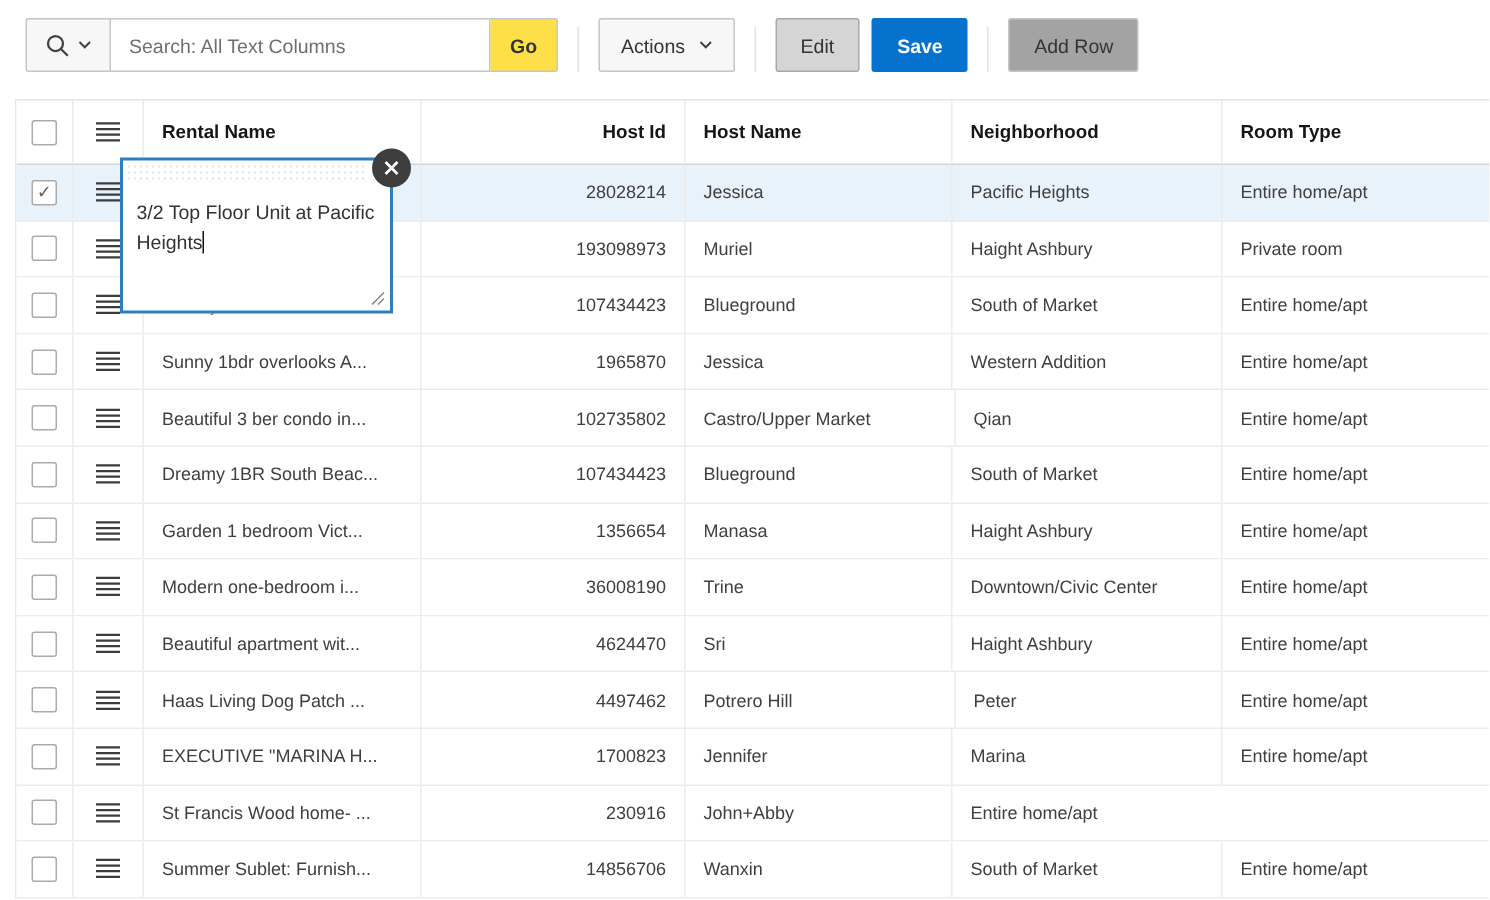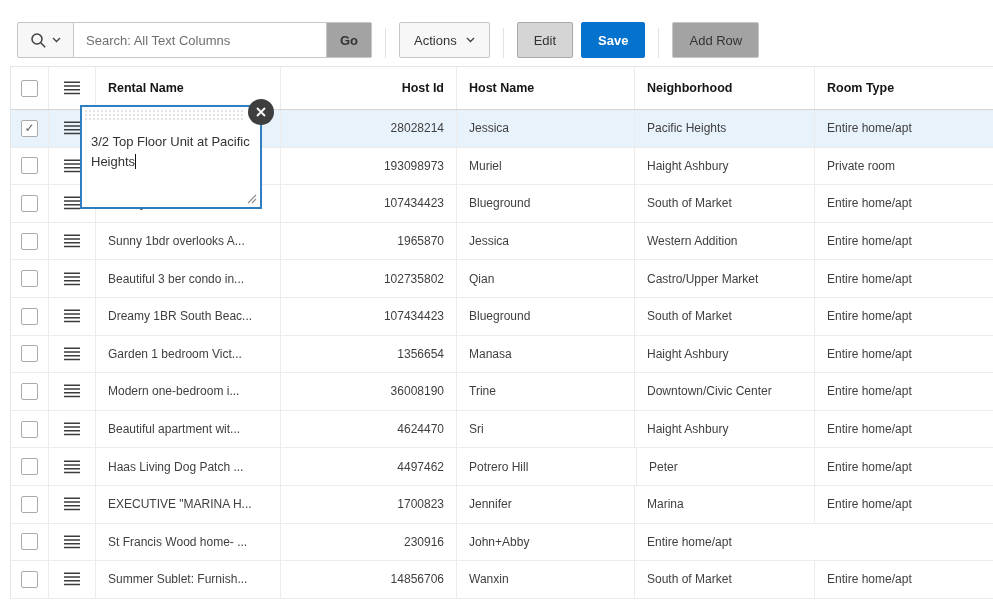--- a/index.html
+++ b/index.html
@@ -11,23 +11,23 @@
   .toolbar { position:absolute; left:17px; top:12px; display:flex; align-items:flex-end; }
   .btn { height:36px; border:1px solid #c6c6c6; background:#f7f7f7; border-radius:2px;
          font-family:"Liberation Sans",sans-serif; font-size:13px; color:#333;
          padding:0 14px; cursor:pointer; display:flex; align-items:center; }
   .search-group { display:flex; }
   .search-btn { width:57px; justify-content:center; gap:5px; padding:0; border-radius:2px 0 0 2px; }
   .search-input { width:253px; height:36px; border:1px solid #c6c6c6; border-left:none;
                   padding:0 12px; font-family:"Liberation Sans",sans-serif; font-size:13px;
                   color:#333; background:#fff; outline:none; }
   .search-input::placeholder { color:#6f6f6f; }
-  .go-btn { font-weight:bold; background:#a3a3a3; border-left:none; border-radius:0 2px 2px 0; padding:0 13px; }
+  .go-btn { font-weight:bold; background:#fde047; border-left:none; border-radius:0 2px 2px 0; padding:0 13px; }
   .sep { width:1px; height:30px; background:#e2e2e2; margin:0 13px; }
-  .actions-btn { gap:9px;margin-top:10px; }
+  .actions-btn { gap:9px; }
   .edit-btn { background:#d5d5d5; border-color:#a8a8a8; margin-right:8px; padding:0 16px; }
   .save-btn { background:var(--accent,#0572ce); border-color:var(--accent,#0572ce);
               color:#fff; font-weight:bold; padding:0 16px; }
   .addrow-btn { background:#a3a3a3; padding:0 16px; }
 
   
   .grid { position:absolute; left:10px; top:66px; width:983px; border-left:1px solid #e6e6e6; }
   .g-header { display:flex; height:44px; border-top:1px solid #e6e6e6; border-bottom:1px solid #d5d5d5;
               background:#fff; }
   .g-row { display:flex; height:37.6px; border-bottom:1px solid #ececec; background:#fff; }
@@ -197,22 +197,22 @@
     </div>
     <div class="cell w-menu">
       <span class="ham">
         <svg width="16" height="14" viewBox="0 0 16 14">
               <path d="M0 1.2h16M0 5h16M0 8.8h16M0 12.6h16" stroke="#3c3c3c" stroke-width="1.5"></path>
             </svg>
       </span>
     </div>
     <div class="cell w-rental">Beautiful 3 ber condo in...</div>
     <div class="cell w-hostid">102735802</div>
+    <div class="cell w-nbhd">Castro/Upper Market</div>
     <div class="cell w-hostname">Qian</div>
-    <div class="cell w-nbhd">Castro/Upper Market</div>
     <div class="cell w-room">Entire home/apt</div>
   </div>
 
   <div class="g-row">
     <div class="cell w-cb">
       <span class="cb"></span>
     </div>
     <div class="cell w-menu">
       <span class="ham">
         <svg width="16" height="14" viewBox="0 0 16 14">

───

TASK STATEMENT:
Repeat all of the listing above word for word, and exclude the pictures.

EXPECTED ANSWER:
--- a/index.html
+++ b/index.html
@@ -11,23 +11,23 @@
   .toolbar { position:absolute; left:17px; top:12px; display:flex; align-items:flex-end; }
   .btn { height:36px; border:1px solid #c6c6c6; background:#f7f7f7; border-radius:2px;
          font-family:"Liberation Sans",sans-serif; font-size:13px; color:#333;
          padding:0 14px; cursor:pointer; display:flex; align-items:center; }
   .search-group { display:flex; }
   .search-btn { width:57px; justify-content:center; gap:5px; padding:0; border-radius:2px 0 0 2px; }
   .search-input { width:253px; height:36px; border:1px solid #c6c6c6; border-left:none;
                   padding:0 12px; font-family:"Liberation Sans",sans-serif; font-size:13px;
                   color:#333; background:#fff; outline:none; }
   .search-input::placeholder { color:#6f6f6f; }
-  .go-btn { font-weight:bold; background:#a3a3a3; border-left:none; border-radius:0 2px 2px 0; padding:0 13px; }
+  .go-btn { font-weight:bold; background:#fde047; border-left:none; border-radius:0 2px 2px 0; padding:0 13px; }
   .sep { width:1px; height:30px; background:#e2e2e2; margin:0 13px; }
-  .actions-btn { gap:9px;margin-top:10px; }
+  .actions-btn { gap:9px; }
   .edit-btn { background:#d5d5d5; border-color:#a8a8a8; margin-right:8px; padding:0 16px; }
   .save-btn { background:var(--accent,#0572ce); border-color:var(--accent,#0572ce);
               color:#fff; font-weight:bold; padding:0 16px; }
   .addrow-btn { background:#a3a3a3; padding:0 16px; }
 
   
   .grid { position:absolute; left:10px; top:66px; width:983px; border-left:1px solid #e6e6e6; }
   .g-header { display:flex; height:44px; border-top:1px solid #e6e6e6; border-bottom:1px solid #d5d5d5;
               background:#fff; }
   .g-row { display:flex; height:37.6px; border-bottom:1px solid #ececec; background:#fff; }
@@ -197,22 +197,22 @@
     </div>
     <div class="cell w-menu">
       <span class="ham">
         <svg width="16" height="14" viewBox="0 0 16 14">
               <path d="M0 1.2h16M0 5h16M0 8.8h16M0 12.6h16" stroke="#3c3c3c" stroke-width="1.5"></path>
             </svg>
       </span>
     </div>
     <div class="cell w-rental">Beautiful 3 ber condo in...</div>
     <div class="cell w-hostid">102735802</div>
+    <div class="cell w-nbhd">Castro/Upper Market</div>
     <div class="cell w-hostname">Qian</div>
-    <div class="cell w-nbhd">Castro/Upper Market</div>
     <div class="cell w-room">Entire home/apt</div>
   </div>
 
   <div class="g-row">
     <div class="cell w-cb">
       <span class="cb"></span>
     </div>
     <div class="cell w-menu">
       <span class="ham">
         <svg width="16" height="14" viewBox="0 0 16 14">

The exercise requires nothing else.